Check your understanding >>
a – In the container vegetable tips below, rewrite everything from "One of the most" down to "of the day.", replacing "deep shade" with "heavy shade".
b – According to the container vegetable tips below, how many hours of full sun do many vegetables need?
c – Write what comes next in the container vegetable tips below, picking up after their final sentence.

Document excerpt >>
________

10 Tips for Successfully Growing Vegetables in Containers

Lettuce Container Garden in a Reusable Grocery Bag.
Photo © Kerry Michaels

1. 
Know How Much Sun

One of the most important things for success with growing vegetables is to know how much sun they will get. While there are some edibles that grow just fine in shade, many need full sun. In my experience, almost everyone overestimates how much direct sun an area gets. Sun exposure can be challenging to figure out, because the sun moves across the sky during the growing season. While an area may get sun all day during the early spring months, by the time July and August roll around, trees, buildings, even your own house or fence may obstruct the sun, creating deep shade for a significant portion of the day.

The best way to figure out how much sun an area gets is to either use a sun calculator or visually check your area. If you are checking visually, you will need a watch and a piece of paper and a day when you are going to be home and able to look at your chosen area every hour or two.

Starting in the morning at around 7, look at your planting spot to see how much sun it is getting. Is it full-on, unobstructed sun? Is it shade? Dappled shade? Write this down and throughout the day, every hour or two take a look and write it down again. It is worth doing this every four weeks during the growing season to make sure your vegetables are getting enough sun. To make matters more complicated, you may need to check this every couple of years. Trees can grow and buildings get additions or appear which can obstruct your sunlight.

Many vegetables will need 7 hours of full sun. And that isn’t late afternoon, that is mid day sun. So 8 AM to 3 PM is perfect. You may have some wiggle room here, but not much (say 10-4 might work too). However, there’s a caveat here. If you live in a hot climate, you may need to give some veggies afternoon shade. Once the heat hits the high 90’s some vegetables can become stressed.

So check you’re your specific vegetables for sun requirements and follow them.  Root vegetables and greens usually require less sun.

________

Given records >>
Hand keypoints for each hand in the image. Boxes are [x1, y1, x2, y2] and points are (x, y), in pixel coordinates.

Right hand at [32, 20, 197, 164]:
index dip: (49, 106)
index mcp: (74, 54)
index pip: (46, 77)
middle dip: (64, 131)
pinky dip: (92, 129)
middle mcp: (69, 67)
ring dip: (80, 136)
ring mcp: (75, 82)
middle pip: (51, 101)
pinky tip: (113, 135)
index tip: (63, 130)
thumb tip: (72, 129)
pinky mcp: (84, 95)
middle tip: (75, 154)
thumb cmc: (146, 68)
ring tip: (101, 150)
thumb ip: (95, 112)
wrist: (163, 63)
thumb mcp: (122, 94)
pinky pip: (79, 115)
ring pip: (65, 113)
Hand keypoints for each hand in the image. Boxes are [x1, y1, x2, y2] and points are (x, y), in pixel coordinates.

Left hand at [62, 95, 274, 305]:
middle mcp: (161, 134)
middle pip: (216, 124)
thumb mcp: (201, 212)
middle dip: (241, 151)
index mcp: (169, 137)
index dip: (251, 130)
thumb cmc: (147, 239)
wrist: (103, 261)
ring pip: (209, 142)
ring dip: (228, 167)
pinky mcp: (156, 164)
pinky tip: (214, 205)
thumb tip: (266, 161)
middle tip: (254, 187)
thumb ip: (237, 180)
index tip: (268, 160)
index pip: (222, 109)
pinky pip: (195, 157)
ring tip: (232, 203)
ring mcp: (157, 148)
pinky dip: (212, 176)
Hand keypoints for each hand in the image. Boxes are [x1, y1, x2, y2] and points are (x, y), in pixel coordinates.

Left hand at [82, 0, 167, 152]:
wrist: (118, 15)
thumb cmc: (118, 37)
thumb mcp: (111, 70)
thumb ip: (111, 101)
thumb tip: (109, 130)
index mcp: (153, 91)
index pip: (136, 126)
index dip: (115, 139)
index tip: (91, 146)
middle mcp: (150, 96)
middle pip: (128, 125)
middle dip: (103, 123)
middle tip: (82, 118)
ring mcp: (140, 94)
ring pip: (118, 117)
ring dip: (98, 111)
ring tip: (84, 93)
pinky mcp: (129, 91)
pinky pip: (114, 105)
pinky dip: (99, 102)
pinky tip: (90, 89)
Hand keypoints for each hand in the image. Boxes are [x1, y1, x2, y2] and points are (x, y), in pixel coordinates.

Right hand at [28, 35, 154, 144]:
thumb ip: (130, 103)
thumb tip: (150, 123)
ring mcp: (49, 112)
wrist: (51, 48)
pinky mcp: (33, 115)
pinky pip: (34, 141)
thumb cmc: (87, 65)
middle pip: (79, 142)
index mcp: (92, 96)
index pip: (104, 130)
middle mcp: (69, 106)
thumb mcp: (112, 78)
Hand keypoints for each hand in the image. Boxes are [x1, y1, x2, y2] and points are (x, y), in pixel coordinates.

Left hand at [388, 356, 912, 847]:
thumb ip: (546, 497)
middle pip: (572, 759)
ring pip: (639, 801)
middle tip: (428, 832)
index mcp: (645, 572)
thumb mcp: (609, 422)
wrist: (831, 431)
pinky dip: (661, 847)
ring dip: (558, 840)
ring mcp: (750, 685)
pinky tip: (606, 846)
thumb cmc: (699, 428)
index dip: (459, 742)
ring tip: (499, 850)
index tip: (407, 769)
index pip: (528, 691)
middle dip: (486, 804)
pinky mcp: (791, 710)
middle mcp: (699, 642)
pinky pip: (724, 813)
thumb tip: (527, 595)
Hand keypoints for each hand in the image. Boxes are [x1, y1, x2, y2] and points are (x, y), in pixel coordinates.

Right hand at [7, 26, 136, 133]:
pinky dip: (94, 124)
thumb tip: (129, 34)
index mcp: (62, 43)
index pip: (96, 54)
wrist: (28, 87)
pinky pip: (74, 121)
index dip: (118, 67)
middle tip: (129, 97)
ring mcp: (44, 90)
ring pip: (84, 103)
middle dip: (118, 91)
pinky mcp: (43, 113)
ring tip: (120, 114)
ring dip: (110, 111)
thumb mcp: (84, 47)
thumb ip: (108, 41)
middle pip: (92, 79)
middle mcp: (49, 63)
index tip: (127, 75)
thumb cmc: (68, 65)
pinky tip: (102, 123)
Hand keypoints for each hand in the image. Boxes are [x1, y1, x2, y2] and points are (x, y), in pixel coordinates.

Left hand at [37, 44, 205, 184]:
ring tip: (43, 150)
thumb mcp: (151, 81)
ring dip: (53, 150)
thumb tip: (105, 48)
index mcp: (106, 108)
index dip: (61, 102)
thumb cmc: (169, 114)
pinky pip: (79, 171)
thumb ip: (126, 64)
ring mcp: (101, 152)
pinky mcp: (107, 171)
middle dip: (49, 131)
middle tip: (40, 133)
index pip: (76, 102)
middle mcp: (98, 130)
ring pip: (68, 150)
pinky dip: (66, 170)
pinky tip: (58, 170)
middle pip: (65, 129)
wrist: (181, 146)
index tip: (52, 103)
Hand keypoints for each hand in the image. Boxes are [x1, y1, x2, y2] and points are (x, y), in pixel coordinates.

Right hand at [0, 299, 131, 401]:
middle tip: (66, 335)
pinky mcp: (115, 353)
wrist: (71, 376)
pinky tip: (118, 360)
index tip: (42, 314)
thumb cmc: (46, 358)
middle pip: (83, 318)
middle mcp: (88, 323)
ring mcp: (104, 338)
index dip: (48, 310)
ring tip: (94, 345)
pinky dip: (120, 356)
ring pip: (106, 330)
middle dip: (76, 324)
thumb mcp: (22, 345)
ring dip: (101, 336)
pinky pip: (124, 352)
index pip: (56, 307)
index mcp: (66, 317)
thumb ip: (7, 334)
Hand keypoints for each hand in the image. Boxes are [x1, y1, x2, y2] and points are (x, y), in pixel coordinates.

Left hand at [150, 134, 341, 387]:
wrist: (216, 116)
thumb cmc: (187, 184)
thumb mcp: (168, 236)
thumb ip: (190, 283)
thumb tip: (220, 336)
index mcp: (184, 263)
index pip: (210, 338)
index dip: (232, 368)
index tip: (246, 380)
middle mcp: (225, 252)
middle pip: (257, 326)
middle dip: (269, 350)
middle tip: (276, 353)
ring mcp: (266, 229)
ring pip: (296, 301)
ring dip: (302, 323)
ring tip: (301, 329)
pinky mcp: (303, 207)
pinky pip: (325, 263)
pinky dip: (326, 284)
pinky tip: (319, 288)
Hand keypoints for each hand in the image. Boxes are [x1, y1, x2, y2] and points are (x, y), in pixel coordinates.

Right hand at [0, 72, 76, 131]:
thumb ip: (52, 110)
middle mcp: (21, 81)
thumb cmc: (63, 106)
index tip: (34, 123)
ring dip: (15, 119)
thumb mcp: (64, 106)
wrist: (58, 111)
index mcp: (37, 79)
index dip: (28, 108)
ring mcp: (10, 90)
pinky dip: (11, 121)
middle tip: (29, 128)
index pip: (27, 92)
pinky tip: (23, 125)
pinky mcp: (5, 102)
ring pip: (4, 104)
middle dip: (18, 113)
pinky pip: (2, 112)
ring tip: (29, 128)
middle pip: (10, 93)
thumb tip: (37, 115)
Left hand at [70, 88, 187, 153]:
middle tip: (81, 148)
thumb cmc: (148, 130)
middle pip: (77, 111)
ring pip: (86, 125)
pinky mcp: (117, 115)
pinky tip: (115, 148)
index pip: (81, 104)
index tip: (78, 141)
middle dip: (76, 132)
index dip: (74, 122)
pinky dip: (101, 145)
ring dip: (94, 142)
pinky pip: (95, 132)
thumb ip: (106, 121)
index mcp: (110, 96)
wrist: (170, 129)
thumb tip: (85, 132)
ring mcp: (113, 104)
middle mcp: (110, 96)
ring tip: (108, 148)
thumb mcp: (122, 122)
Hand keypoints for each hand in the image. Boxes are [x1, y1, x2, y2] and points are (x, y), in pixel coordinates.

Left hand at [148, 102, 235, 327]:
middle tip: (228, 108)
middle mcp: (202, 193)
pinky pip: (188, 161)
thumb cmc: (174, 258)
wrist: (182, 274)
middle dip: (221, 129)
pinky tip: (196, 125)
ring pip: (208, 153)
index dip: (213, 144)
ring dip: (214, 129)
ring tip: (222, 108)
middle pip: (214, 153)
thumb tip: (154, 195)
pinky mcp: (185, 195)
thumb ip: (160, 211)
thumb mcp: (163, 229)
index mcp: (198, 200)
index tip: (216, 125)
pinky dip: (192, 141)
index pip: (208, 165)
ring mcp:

________

Per-task outputs >>
a –
One of the most important things for success with growing vegetables is to know how much sun they will get. While there are some edibles that grow just fine in shade, many need full sun. In my experience, almost everyone overestimates how much direct sun an area gets. Sun exposure can be challenging to figure out, because the sun moves across the sky during the growing season. While an area may get sun all day during the early spring months, by the time July and August roll around, trees, buildings, even your own house or fence may obstruct the sun, creating heavy shade for a significant portion of the day.

b – Many vegetables need 7 hours of full sun.

c –
Full Sun Vegetables:
Tomatoes
Peppers
Eggplant
Cucumbers
Squash
Pumpkins
Potatoes

Part Sun Vegetables
Salad Greens
Carrots
Beets
Broccoli
Chard
Kale
Spinach
Cauliflower

  • Growing Potatoes in Containers
  • Growing Arugula
  • Growing Lettuce in a Reusable Grocery Bag
  • Growing Peas in Containers

Garlic Just Harvested - © kerry michaels

Container Grown Garlic.
© kerry michaels

2. 
Choose Your Vegetables Wisely

As container gardeners, we usually have space constraints that other gardeners don’t have to worry about. So assuming space is at a premium, how do you decide what to grow? Part of the way I decide is figuring out which vegetables will give me the most bang for my buck and space. I don’t grow cabbage, because that takes up a lot of space and is usually pretty inexpensive at the store. I do grow lots of mesclun and baby greens because they are easy and fast to grow, and ridiculously expensive to buy. Also, you can squeeze a lot of greens into each pot. They are also beautiful.

Then there is taste. I grow tons of tomatoes because their taste far surpasses anything I can buy at the store. I find that cherry tomatoes are easiest to grow in pots, but I like the challenge, so also grow large tomatoes as well. Also because they taste so good warmed by the sun, right off the vine. Potatoes are relatively inexpensive to buy in the store, but like tomatoes, they are another vegetable that tastes so much better homegrown that they are worth the space and care they need.

I grow a huge number of herbs. Again, they are expensive to buy, and they are also beautiful. I also like having them accessible—grabbing handfuls, without having to go to the store.

I also grow edible flowers and fancy vegetables I wouldn’t be able to find, like fairy tale eggplant and blue potatoes.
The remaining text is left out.